Robust 3Q performance supports boost in share buybacks
- Adjusted earnings of US$6.2bn in 3Q23 largely in line, up 22.7% over 2Q23, driven by higher oil prices and refining margins and steady gas trading results
- Cash flows remain robust, share buybacks for 2H23 boosted
- Shell share price and valuations have outperformed since June after the slight pivot back to hydrocarbon focus, even as it makes progress on key low carbon projects
- We reiterate our BUY recommendation with higher target price of GBP 35.00
Shell plc delivered a robust performance in 3Q23, with adjusted net income attributable to shareholders at US$6.2bn, compared to US$5.1bn in 2Q23. This is driven by the higher realised oil prices and refining margins in 3Q. Gas division earnings held up unlike at peer BP, with favourable gas trading results noted. Upstream earnings rose by US$0.5bn q-o-q to US$2.2bn, aided by higher oil and gas prices as well as increased production volumes. Total hydrocarbon production was 1,753 kboe/d, up 52 kboe/d compared to 2Q23. This growth was underpinned by strong project delivery and performance, especially in the deep water business.
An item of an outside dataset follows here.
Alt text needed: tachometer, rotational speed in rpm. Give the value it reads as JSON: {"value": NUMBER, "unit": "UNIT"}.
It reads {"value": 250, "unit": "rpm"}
The start-up of production from the Timi gas field in Malaysia also contributed to volume growth in 3Q23. However, this growth was partly offset by declining output from maturing regions like Europe and Asia. Downstream also delivered a very strong quarter with indicative refining margins at US$16/bbl, significantly above 2Q23 levels of US$9/bbl. This upside in refining margins is attributable to lower global product supply coupled with higher demand especially for distillates. Refinery utilisation was at 84% for the quarter. Chemicals earnings however continued to be impacted by weak demand and lower realised margins. The renewables division meanwhile reported a US$67m loss, and cash flows were materially weaker as well q-o-q, owing to lower margins and lower trading results. The company overall generated healthy cash flows during the quarter, with cash flow from operations at US$12.3bn (2Q23: US$15.1bn). This enabled Shell to deliver significant cash returns to shareholders. Shell announced shareholder distributions of approximately US$23bn for 2023 through dividends and share buybacks (overall distribution yield >10%). This includes the US$3.5bn share buyback program announced for 4Q23. Actual announced buybacks of US$6.5bn for 2H23 is higher than guidance of at least US$5bn announced back in June.
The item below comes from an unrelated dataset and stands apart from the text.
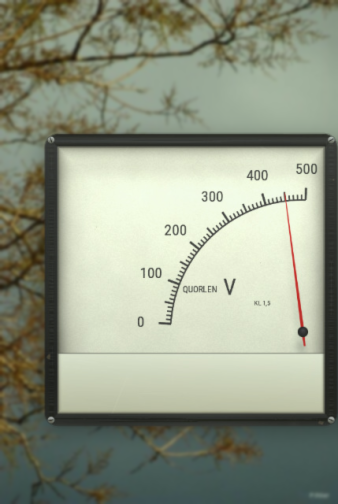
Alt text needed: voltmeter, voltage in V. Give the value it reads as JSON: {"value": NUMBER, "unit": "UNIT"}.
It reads {"value": 450, "unit": "V"}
Share price continues to re-rate. To recap, Shell has unveiled a new strategy back in June 2023 when it scrapped its earlier plans to cut oil output by 20% by 2030 and has decided to focus on growing its natural gas business given its status as the world’s largest LNG player and trader, in a bid to regain investor confidence amid elevated hydrocarbon price environment. However, Shell does continue to make progress on some key projects on the low carbon front. The construction on an 820,000 tonnes per annum biofuels plant in Rotterdam is nearing completion. Once operational, this plant will be one of the largest renewable diesel facilities in Europe. Shell also announced the final investment decision on the Northern Lights carbon capture and storage project in Norway, in partnership with Equinor and TotalEnergies. The first phase of this project will have capacity to capture and permanently store up to 1.5 million tonnes of CO2 per annum, with further expansion phases in the pipeline. Given the strong results and project delivery in 3Q23, we reiterate our BUY recommendation for Shell with a higher target price of GBP 35.00, based on 1.3x FY24 P/BV. The integrated company is well positioned to benefit from the current higher oil and gas price environment while also progressing on its upstream projects and low carbon investments which will support growth over the long term.